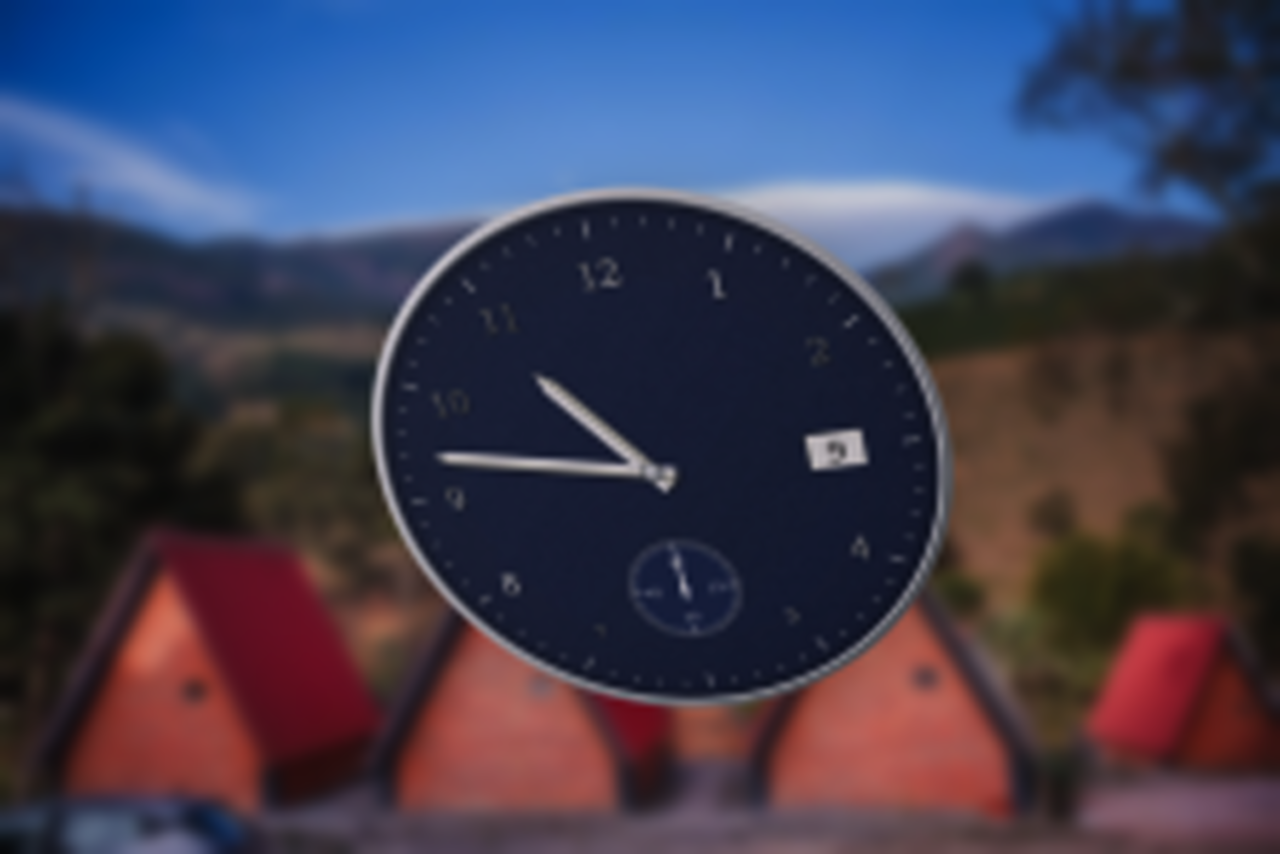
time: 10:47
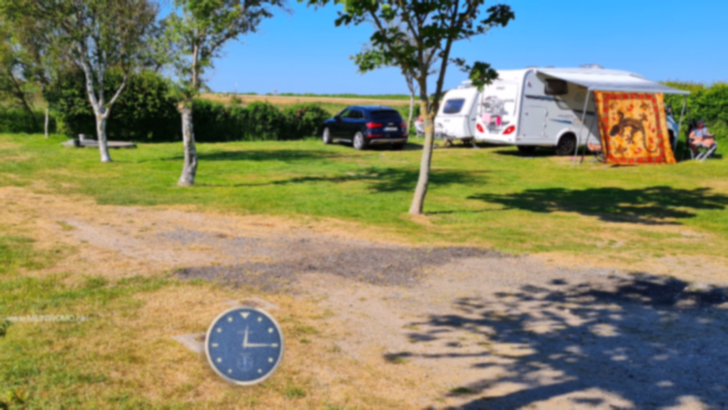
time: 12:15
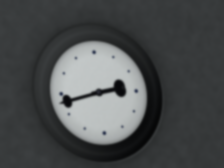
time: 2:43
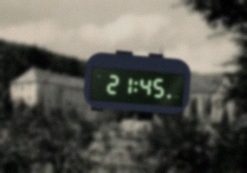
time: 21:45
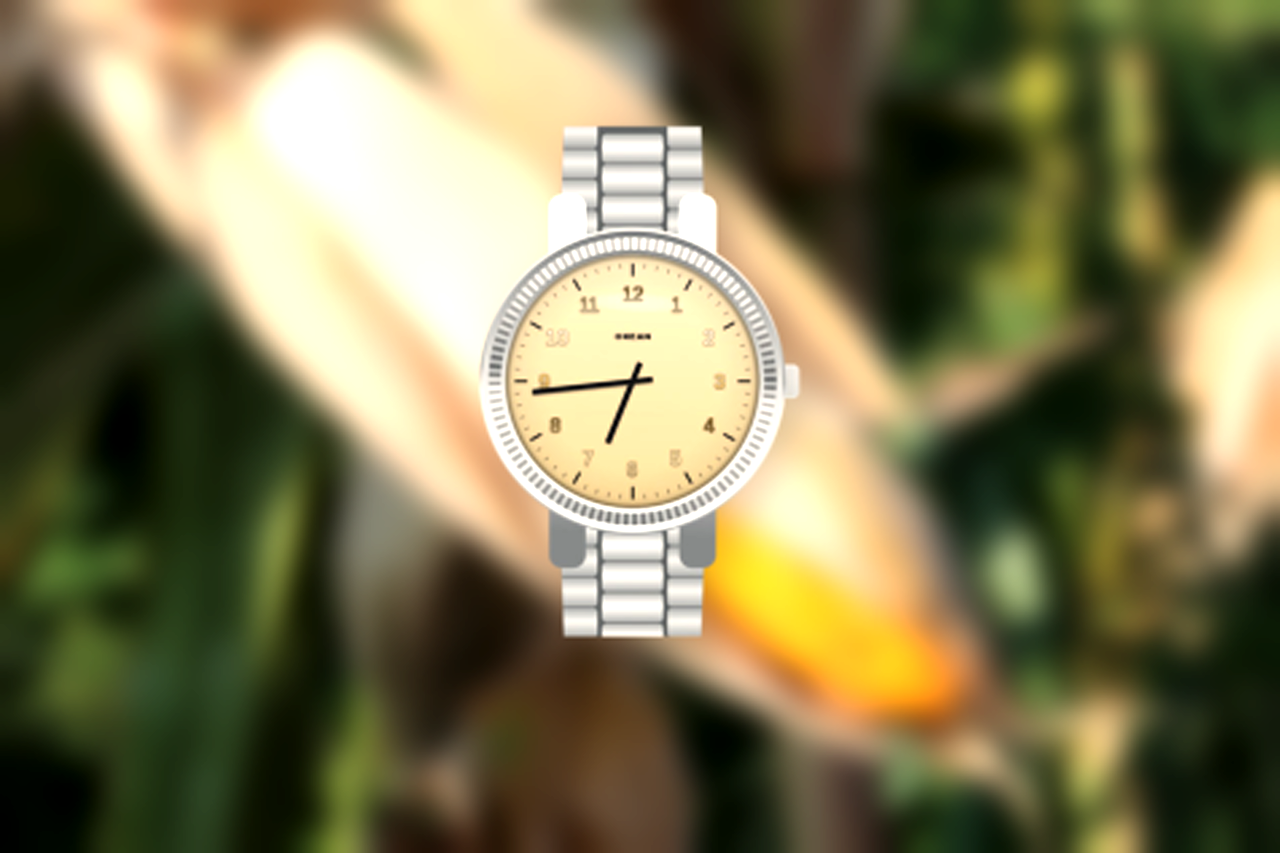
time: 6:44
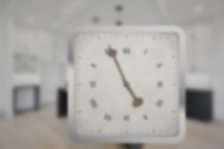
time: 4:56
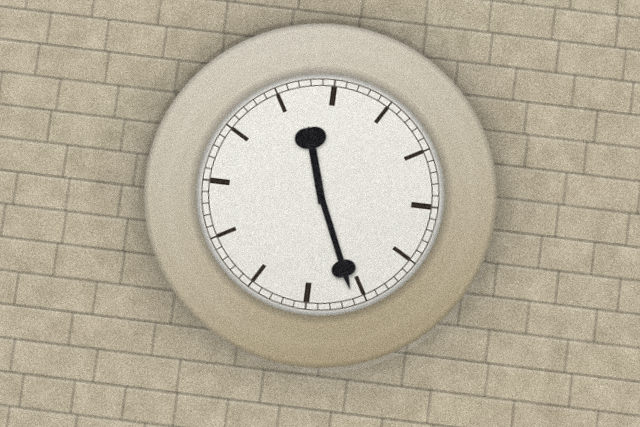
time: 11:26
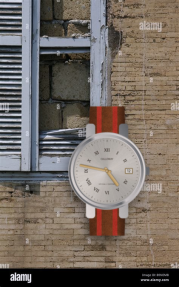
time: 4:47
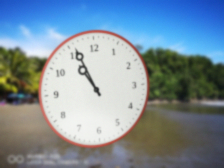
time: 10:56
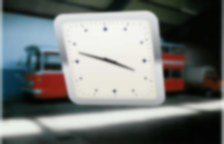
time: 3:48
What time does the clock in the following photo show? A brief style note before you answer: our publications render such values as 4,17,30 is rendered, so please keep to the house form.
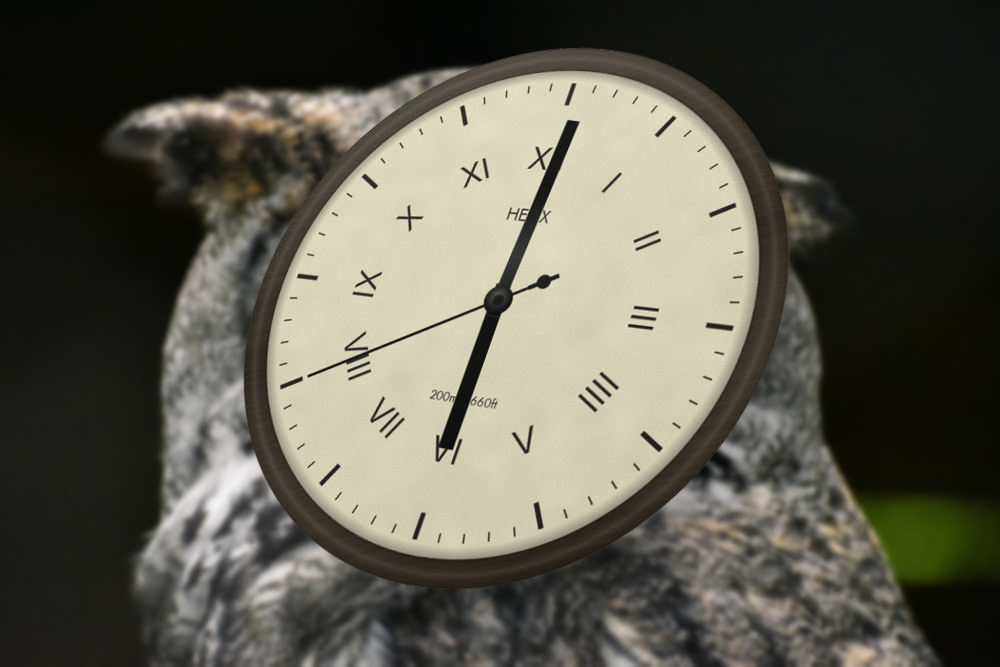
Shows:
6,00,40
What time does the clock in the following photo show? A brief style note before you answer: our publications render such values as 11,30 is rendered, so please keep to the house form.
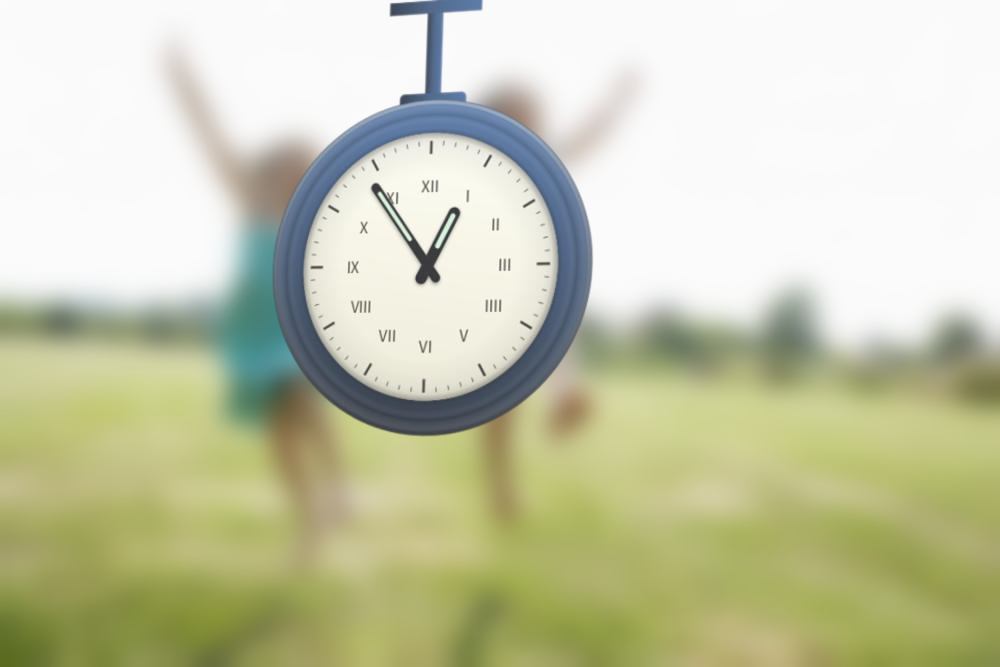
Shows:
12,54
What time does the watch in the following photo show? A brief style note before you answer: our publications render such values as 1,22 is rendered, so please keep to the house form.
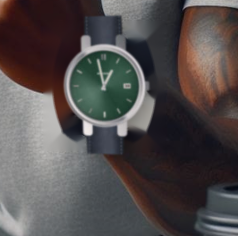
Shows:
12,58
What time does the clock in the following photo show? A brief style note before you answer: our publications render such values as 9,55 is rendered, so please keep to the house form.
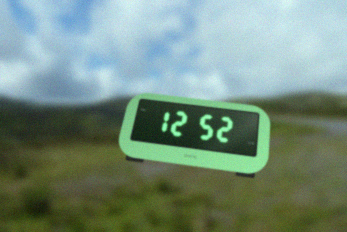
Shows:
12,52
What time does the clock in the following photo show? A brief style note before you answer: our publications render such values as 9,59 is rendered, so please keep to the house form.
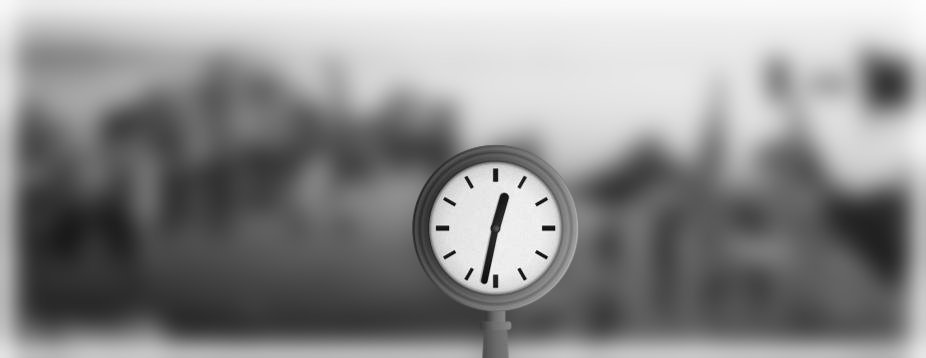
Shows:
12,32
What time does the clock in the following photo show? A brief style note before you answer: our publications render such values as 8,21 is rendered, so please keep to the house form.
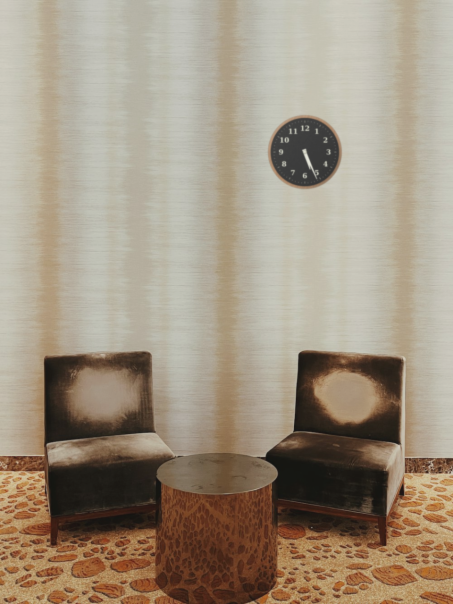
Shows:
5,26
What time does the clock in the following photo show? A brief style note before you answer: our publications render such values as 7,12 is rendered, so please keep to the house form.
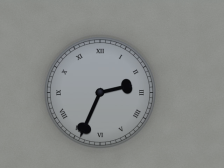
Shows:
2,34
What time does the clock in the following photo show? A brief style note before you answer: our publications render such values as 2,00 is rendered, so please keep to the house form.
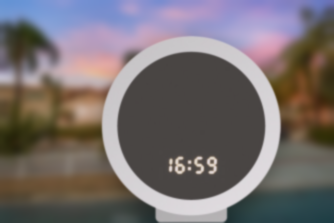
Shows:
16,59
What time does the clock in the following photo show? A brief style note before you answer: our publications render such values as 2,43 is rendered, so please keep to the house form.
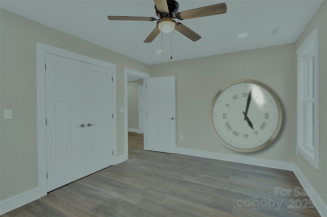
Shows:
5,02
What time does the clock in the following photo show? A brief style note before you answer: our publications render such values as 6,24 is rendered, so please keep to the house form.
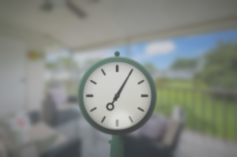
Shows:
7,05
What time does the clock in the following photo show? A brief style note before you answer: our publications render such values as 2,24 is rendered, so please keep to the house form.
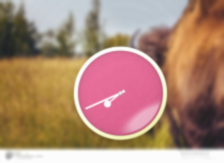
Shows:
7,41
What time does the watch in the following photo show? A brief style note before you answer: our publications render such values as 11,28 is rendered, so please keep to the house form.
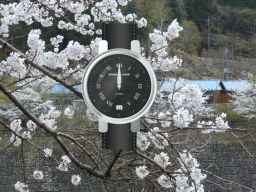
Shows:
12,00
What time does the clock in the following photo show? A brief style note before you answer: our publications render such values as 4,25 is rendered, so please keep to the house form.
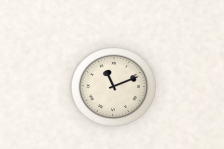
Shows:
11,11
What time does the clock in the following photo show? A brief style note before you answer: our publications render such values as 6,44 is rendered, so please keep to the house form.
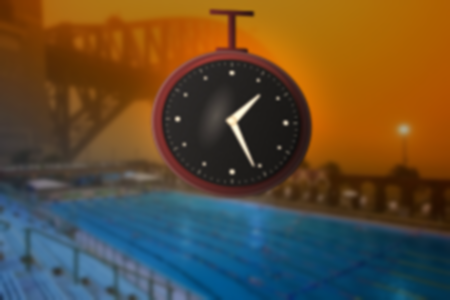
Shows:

[Instructions for the task]
Pick out every line of the data above that contains the word "watch" and copy each one.

[The result]
What time does the watch in the following photo show? A brief style note before you answer: our publications render such values as 1,22 is rendered, so please keep to the house form.
What time does the watch in the following photo show? A brief style note before you answer: our publications render such values as 11,28 is rendered, so please keep to the house form.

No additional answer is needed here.